§ WHAT YOU WILL DO
A faithful, word-for-word copy of the data below is required, without pictures.

[Start of section]

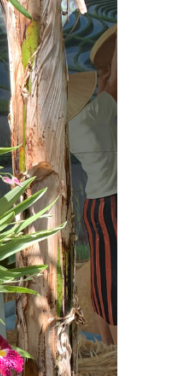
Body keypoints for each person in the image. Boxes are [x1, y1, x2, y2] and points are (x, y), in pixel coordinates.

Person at [68, 25, 118, 346]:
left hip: (93, 206)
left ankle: (108, 348)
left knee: (103, 277)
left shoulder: (72, 126)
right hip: (113, 203)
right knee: (116, 282)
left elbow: (107, 88)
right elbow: (113, 84)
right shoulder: (96, 116)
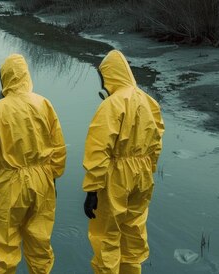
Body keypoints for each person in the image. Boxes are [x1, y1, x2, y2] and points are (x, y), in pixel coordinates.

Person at [0, 54, 67, 274]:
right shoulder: (44, 104)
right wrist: (52, 176)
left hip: (7, 185)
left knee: (4, 248)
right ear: (26, 76)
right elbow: (58, 146)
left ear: (4, 79)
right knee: (40, 243)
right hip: (42, 182)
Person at [82, 50, 165, 274]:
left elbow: (99, 149)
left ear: (109, 76)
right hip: (143, 175)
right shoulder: (149, 101)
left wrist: (92, 189)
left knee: (107, 236)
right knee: (133, 232)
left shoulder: (112, 104)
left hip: (117, 176)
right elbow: (157, 141)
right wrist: (148, 169)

[End of section]

§ EXPECTED OUTPUT
Body keypoints for each person in the image. Boxes are [x1, y1, x2, y2] and points are (x, y), in pixel coordinates.

Person at [68, 25, 118, 346]:
left hip: (93, 206)
left ankle: (108, 348)
left knee: (103, 277)
left shoulder: (72, 126)
right hip: (113, 203)
right knee: (116, 282)
left elbow: (107, 88)
right elbow: (113, 84)
right shoulder: (96, 116)
Body keypoints for each person in the image. Boxes are [x1, y1, x2, y2] and points are (x, y), in pixel coordinates.

Person at [0, 54, 67, 274]:
right shoulder: (44, 104)
right wrist: (52, 176)
left hip: (7, 185)
left knee: (4, 248)
right ear: (26, 76)
right elbow: (58, 146)
left ear: (4, 79)
right knee: (40, 243)
right hip: (42, 182)
Person at [82, 50, 165, 274]:
left elbow: (99, 149)
left ear: (109, 76)
right hip: (143, 175)
right shoulder: (149, 101)
left wrist: (92, 189)
left knee: (107, 236)
right knee: (133, 232)
left shoulder: (112, 104)
left hip: (117, 176)
right elbow: (157, 141)
right wrist: (148, 169)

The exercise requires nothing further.